Segment Start: Records shown
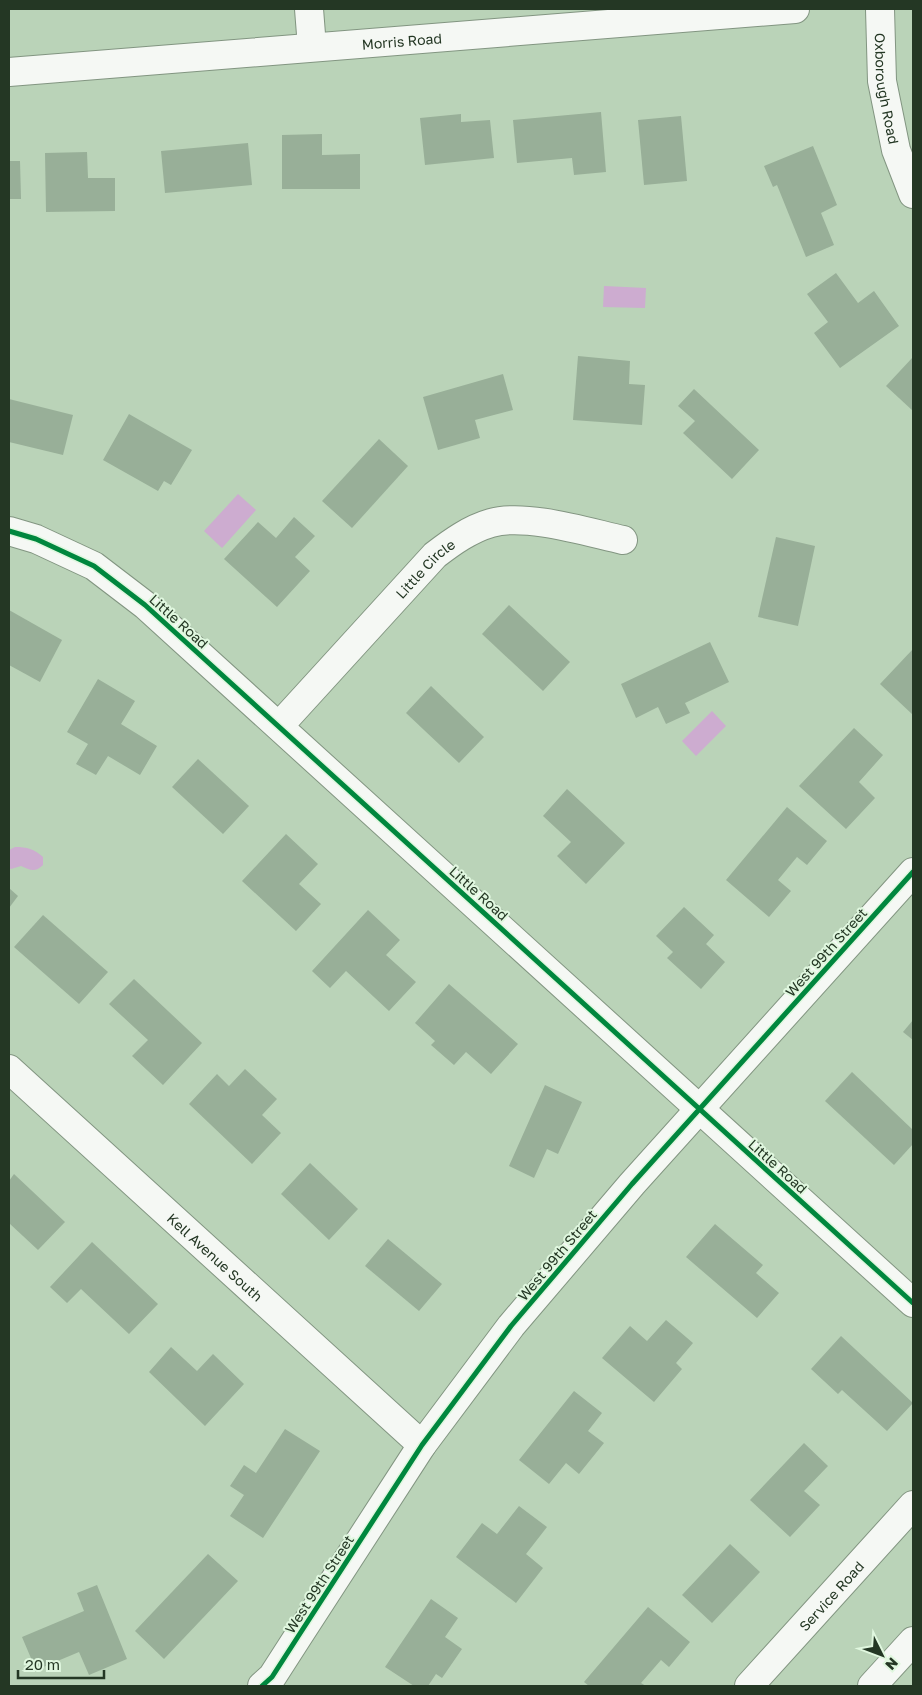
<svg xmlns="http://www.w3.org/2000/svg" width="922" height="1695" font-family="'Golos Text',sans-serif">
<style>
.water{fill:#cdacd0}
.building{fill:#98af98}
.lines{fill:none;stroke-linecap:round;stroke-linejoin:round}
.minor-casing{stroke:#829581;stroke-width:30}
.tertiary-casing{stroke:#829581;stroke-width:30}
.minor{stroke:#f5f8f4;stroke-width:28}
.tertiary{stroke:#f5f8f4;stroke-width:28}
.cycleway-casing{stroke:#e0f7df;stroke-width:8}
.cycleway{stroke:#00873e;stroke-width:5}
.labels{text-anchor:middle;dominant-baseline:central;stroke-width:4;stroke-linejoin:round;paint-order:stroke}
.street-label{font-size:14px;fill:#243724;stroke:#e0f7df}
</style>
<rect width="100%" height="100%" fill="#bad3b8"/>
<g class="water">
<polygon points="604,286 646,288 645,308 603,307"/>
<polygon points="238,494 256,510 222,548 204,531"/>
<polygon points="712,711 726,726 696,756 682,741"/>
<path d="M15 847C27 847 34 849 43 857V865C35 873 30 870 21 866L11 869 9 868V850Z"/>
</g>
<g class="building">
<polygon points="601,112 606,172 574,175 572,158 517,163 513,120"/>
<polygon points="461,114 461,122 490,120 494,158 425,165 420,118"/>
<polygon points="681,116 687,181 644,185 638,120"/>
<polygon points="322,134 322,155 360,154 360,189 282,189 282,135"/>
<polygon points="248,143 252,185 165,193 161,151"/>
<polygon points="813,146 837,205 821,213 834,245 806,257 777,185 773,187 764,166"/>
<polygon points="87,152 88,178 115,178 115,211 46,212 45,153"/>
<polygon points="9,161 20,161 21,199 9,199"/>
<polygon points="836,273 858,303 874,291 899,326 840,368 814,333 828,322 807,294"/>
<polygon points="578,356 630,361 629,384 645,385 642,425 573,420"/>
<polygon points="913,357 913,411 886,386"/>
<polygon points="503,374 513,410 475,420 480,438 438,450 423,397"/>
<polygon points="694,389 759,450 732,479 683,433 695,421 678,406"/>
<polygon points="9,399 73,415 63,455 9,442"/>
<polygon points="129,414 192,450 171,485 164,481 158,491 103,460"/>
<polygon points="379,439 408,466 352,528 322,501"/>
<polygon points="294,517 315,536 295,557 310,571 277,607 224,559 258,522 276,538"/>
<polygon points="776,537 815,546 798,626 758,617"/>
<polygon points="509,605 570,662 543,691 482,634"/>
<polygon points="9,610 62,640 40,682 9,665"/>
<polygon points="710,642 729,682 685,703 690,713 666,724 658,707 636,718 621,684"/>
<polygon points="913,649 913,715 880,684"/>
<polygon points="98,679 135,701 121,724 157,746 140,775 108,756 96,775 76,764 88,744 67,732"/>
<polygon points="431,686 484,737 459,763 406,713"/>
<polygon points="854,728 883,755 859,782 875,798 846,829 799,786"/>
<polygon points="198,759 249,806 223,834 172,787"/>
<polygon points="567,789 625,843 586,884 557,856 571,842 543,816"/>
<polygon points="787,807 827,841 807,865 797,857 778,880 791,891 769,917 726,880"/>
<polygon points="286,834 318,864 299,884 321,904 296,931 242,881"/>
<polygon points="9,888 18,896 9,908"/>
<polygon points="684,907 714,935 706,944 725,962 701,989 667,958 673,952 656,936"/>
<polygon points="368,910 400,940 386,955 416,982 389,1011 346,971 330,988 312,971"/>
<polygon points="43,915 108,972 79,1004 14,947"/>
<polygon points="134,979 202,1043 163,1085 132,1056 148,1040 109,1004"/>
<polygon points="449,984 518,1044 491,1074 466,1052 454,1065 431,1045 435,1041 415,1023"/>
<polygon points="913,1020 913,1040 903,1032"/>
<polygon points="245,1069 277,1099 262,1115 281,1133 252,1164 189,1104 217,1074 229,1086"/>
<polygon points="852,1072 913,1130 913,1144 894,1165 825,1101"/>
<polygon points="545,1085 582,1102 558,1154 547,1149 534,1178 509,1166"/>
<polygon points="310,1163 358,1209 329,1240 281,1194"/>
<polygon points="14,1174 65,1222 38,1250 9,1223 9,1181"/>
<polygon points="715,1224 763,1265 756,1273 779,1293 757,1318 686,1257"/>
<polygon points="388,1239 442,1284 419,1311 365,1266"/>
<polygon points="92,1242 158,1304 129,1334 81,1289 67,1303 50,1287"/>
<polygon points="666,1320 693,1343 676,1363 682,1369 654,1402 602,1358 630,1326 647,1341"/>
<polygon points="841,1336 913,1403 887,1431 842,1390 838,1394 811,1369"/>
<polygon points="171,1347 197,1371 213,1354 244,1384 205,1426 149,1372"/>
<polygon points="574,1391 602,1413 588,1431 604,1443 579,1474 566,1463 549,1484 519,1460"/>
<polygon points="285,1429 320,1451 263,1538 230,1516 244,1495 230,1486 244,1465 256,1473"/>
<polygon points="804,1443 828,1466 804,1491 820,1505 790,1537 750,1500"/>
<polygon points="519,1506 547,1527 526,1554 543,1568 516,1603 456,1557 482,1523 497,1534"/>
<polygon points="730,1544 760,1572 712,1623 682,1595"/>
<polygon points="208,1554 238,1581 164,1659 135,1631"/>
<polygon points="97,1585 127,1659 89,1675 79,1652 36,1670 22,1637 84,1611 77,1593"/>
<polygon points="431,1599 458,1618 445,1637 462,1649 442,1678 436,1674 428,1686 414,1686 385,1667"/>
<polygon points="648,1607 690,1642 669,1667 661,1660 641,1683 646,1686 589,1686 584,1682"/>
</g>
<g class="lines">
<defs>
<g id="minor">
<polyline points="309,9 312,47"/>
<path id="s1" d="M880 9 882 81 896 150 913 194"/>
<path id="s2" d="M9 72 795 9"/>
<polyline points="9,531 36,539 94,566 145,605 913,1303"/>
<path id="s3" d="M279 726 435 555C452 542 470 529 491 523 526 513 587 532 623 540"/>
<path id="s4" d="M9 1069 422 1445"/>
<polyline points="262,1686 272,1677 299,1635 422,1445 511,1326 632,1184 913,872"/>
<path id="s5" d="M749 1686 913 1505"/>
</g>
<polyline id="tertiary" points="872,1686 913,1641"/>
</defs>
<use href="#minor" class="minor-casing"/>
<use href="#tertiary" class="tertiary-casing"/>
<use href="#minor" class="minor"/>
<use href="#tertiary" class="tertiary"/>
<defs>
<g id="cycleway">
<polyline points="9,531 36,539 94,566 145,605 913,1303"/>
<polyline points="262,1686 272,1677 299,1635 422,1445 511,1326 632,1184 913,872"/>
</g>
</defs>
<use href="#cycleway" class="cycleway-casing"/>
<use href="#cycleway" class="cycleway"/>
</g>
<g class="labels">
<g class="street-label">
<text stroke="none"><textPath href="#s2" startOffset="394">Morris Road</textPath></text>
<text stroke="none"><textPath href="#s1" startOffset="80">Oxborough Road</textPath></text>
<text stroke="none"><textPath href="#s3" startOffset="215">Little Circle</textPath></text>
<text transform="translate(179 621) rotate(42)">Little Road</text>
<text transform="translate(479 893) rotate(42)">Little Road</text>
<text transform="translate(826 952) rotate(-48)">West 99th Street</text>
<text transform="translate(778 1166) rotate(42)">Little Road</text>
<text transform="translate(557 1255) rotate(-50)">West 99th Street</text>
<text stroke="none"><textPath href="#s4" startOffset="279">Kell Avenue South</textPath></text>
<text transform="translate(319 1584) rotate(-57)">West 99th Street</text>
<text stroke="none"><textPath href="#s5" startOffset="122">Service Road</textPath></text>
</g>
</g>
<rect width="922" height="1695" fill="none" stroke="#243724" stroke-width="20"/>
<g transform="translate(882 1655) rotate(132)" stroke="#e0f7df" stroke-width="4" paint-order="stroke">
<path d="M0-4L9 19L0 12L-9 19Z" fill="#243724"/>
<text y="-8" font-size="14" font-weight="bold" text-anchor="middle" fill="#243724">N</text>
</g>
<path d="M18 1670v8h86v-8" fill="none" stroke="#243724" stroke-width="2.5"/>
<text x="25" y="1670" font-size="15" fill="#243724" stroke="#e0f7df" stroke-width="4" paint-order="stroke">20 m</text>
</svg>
Segment End: Records shown
**Your task:**
Pull every line containing the word "lines" out of the listing.

**Solution to the problem:**
.lines{fill:none;stroke-linecap:round;stroke-linejoin:round}
<g class="lines">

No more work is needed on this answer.